U.K. Financial Conduct Authority acting chief Tracey McDermott appealed to insurers to get behind the regulator, setting out her plans for the industry as she fights to keep the top job.
“While our roles are different, and while a degree of challenge and creative tension between the regulator and the industry is not only healthy but also desirable, ultimately, in most of what we do, both regulators and the industry want the same things,” McDermott said Tuesday at a conference held by the Association of British Insurers, according to a copy of her speech.
McDermott said the industry and the regulator were both looking to promote competition and long-term economic growth in the insurance sector, but their views on “the level of pain that is acceptable” to achieve those aims “may differ.” She also used the speech to announce the FCA is starting a Debt Market Forum, working with industry and government to investigate how the country’s primary markets can work better for issuers and investors. The agency regulates more than 70,000 firms from insurers and investment banks to brokers and payday lenders.
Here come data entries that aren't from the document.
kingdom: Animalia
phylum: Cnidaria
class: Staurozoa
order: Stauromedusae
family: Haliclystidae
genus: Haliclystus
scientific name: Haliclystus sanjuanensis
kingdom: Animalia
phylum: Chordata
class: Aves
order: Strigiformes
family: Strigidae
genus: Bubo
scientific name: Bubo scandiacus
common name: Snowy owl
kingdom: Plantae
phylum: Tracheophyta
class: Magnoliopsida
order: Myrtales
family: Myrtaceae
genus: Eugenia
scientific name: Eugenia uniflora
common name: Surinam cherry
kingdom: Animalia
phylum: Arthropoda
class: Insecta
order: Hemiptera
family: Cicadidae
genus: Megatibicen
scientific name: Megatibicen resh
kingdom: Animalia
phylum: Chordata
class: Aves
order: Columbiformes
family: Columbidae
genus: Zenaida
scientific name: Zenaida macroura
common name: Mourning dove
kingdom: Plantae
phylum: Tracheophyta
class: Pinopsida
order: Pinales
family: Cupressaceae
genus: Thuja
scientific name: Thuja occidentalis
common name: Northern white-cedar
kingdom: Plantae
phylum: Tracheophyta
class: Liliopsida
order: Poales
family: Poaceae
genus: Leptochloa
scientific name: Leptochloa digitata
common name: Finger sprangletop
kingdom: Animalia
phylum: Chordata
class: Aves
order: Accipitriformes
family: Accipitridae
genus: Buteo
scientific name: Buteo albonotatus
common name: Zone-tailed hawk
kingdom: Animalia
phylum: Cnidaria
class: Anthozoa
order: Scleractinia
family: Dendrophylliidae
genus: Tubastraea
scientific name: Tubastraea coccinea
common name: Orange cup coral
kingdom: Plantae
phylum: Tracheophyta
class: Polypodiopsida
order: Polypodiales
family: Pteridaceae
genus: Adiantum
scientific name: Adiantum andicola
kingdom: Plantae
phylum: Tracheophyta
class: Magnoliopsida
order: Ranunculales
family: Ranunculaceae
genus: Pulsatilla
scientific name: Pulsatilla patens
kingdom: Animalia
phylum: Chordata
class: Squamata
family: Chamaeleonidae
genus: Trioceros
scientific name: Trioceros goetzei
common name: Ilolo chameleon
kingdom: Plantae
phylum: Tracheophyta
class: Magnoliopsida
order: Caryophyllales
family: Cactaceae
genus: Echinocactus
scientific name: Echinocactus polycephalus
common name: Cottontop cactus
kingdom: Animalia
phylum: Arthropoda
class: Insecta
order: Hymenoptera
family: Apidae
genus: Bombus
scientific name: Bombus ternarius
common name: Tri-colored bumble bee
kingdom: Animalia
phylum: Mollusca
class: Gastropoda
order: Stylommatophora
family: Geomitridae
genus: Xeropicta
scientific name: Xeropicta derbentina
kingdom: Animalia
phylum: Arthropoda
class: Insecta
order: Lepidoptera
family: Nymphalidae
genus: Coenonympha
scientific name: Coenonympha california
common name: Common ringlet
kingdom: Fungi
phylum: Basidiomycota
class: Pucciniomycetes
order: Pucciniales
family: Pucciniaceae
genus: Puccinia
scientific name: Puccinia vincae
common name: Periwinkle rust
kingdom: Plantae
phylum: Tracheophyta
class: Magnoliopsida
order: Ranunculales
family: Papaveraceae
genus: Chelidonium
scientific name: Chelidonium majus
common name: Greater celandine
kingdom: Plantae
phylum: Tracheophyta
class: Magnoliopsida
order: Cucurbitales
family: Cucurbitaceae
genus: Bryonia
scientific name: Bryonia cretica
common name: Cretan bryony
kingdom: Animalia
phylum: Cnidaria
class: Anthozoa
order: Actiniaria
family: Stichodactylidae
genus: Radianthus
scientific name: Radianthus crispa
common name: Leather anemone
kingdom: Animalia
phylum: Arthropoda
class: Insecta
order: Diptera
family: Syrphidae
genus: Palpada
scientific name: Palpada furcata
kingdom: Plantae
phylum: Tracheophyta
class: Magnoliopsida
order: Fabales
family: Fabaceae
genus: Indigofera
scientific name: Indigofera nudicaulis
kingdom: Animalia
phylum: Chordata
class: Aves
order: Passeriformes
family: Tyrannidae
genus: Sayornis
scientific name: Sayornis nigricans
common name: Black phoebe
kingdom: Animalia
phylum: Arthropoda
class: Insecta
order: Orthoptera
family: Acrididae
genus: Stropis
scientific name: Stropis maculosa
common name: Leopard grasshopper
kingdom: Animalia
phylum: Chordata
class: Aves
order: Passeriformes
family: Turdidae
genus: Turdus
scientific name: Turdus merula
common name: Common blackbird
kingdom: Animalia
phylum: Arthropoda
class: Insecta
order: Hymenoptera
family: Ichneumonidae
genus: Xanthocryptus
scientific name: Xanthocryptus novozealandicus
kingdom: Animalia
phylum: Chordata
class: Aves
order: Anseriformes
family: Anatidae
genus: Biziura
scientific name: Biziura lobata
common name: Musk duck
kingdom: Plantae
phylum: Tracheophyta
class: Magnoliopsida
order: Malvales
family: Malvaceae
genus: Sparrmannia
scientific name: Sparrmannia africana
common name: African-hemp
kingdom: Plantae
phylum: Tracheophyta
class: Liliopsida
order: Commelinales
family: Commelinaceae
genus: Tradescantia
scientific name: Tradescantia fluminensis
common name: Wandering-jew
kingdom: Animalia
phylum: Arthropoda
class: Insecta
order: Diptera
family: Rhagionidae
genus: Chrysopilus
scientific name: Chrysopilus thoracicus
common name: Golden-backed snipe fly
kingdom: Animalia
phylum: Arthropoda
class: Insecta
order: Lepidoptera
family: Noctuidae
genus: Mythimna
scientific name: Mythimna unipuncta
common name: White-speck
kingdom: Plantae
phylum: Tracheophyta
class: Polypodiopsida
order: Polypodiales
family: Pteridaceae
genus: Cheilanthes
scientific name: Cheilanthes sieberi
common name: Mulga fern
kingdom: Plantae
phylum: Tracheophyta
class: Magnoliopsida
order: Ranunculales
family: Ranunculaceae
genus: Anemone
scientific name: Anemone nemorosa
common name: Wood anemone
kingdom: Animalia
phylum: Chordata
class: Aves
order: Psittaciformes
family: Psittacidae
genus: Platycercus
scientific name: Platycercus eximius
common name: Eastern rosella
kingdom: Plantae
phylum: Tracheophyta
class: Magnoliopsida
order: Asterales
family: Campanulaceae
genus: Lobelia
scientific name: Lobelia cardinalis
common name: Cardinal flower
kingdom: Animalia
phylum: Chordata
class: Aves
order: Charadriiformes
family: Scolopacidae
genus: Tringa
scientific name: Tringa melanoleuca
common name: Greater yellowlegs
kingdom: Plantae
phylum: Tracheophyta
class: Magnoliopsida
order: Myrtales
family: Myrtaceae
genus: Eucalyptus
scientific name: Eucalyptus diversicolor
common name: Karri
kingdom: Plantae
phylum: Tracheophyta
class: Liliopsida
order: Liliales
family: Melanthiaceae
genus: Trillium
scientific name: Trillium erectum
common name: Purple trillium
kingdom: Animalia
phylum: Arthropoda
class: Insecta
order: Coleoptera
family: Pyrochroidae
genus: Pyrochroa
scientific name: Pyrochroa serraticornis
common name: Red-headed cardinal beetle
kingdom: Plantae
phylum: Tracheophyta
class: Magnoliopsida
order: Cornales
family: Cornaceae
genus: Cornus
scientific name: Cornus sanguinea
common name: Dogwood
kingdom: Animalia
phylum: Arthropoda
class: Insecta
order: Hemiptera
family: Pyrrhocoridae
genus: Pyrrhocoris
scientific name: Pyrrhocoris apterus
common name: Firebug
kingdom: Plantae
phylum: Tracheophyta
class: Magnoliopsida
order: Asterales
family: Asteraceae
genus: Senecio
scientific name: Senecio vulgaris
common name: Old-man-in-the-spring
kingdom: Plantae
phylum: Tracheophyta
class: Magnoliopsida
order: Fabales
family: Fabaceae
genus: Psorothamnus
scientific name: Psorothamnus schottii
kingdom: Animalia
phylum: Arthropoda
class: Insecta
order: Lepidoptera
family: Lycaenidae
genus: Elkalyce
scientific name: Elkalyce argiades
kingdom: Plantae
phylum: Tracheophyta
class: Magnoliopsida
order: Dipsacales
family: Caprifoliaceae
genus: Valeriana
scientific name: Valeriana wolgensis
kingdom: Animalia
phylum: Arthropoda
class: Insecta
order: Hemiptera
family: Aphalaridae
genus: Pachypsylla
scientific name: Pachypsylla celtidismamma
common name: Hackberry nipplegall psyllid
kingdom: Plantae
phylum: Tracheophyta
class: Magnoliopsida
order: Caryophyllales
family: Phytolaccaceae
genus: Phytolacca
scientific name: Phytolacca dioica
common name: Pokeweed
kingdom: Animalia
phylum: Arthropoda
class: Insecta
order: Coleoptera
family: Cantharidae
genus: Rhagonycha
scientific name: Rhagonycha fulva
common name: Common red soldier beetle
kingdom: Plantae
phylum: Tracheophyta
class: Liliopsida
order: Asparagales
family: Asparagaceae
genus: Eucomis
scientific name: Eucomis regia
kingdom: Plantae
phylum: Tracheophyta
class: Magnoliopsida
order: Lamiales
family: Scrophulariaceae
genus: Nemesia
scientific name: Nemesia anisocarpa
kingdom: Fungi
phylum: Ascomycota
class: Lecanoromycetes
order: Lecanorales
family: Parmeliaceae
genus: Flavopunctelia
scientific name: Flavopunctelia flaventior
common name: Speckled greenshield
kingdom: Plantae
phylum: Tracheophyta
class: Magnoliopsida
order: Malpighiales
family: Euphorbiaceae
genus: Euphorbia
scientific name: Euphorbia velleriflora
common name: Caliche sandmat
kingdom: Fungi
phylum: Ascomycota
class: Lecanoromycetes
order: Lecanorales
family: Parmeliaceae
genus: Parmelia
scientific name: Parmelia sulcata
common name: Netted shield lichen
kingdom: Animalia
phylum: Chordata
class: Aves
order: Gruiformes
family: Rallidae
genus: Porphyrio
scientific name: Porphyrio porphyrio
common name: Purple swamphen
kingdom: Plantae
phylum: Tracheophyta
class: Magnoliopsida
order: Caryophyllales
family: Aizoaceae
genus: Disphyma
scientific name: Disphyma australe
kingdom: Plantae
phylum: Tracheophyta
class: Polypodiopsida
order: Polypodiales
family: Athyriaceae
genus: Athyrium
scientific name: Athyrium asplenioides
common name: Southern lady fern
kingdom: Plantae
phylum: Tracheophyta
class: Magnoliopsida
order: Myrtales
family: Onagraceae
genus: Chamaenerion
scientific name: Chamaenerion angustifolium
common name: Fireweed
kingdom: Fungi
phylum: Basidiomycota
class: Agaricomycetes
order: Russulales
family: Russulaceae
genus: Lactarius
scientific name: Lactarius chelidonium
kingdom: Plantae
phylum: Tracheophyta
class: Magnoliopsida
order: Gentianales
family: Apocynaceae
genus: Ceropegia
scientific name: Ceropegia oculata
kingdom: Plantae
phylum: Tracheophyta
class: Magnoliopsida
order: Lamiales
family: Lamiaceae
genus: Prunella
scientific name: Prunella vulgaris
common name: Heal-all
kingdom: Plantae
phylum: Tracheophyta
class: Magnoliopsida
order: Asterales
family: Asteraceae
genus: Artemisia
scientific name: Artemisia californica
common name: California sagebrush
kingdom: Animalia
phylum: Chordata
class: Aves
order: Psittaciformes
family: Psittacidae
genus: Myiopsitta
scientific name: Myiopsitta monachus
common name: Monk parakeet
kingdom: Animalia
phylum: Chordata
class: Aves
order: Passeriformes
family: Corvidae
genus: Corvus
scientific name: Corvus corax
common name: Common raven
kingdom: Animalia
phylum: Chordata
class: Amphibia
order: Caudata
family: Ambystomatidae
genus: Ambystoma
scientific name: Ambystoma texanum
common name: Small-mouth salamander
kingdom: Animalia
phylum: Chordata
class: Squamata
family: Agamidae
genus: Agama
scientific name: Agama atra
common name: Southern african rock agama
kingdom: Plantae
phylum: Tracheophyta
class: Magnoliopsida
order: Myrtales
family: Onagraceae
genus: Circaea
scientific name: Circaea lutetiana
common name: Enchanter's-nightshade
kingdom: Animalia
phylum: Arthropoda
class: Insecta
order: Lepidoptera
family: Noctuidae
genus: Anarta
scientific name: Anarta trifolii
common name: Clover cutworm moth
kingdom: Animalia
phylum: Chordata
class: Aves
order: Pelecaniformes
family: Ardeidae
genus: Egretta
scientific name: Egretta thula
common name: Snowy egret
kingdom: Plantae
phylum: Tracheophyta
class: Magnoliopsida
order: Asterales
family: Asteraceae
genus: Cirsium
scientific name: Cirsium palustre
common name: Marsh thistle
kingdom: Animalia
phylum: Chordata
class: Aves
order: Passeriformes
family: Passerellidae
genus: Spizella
McDermott is vying to stay in the chief executive officer role she took up on an interim basis in September, according to two people with knowledge of her application, who didn’t want to be identified because the process is private. Former head Martin Wheatley was ousted by Chancellor of the Exchequer George Osborne, and the Treasury plans to fill the post by early next year, one of the people said.
A long-time regulator, McDermott joined the FCA’s predecessor, the Financial Services Authority, in 2001 and has held a number of roles since. Best known as head of enforcement, a department she ran for four years from 2011, she’s responsible for issuing the agency’s largest-ever fines. Although she was touted by many as a potential successor to Wheatley, her enforcement background could be an impediment to her taking up the role full-time.
There is an expectation from industry any new chief would be more bank-friendly, after Osborne said in a June speech the era of “ever-larger” fines for bank misconduct was over.
“It’s not a surprise that the industry would have some residual concerns about a career enforcer heading up the regulator,” said Richard Burger, a lawyer at RPC in London, who used to work at the watchdog. “But equally in Tracey you have a highly experienced and competent regulator, who has admirably dealt with the challenges facing the FCA.”
A spokesman for the FCA declined to comment on McDermott’s application for the CEO role.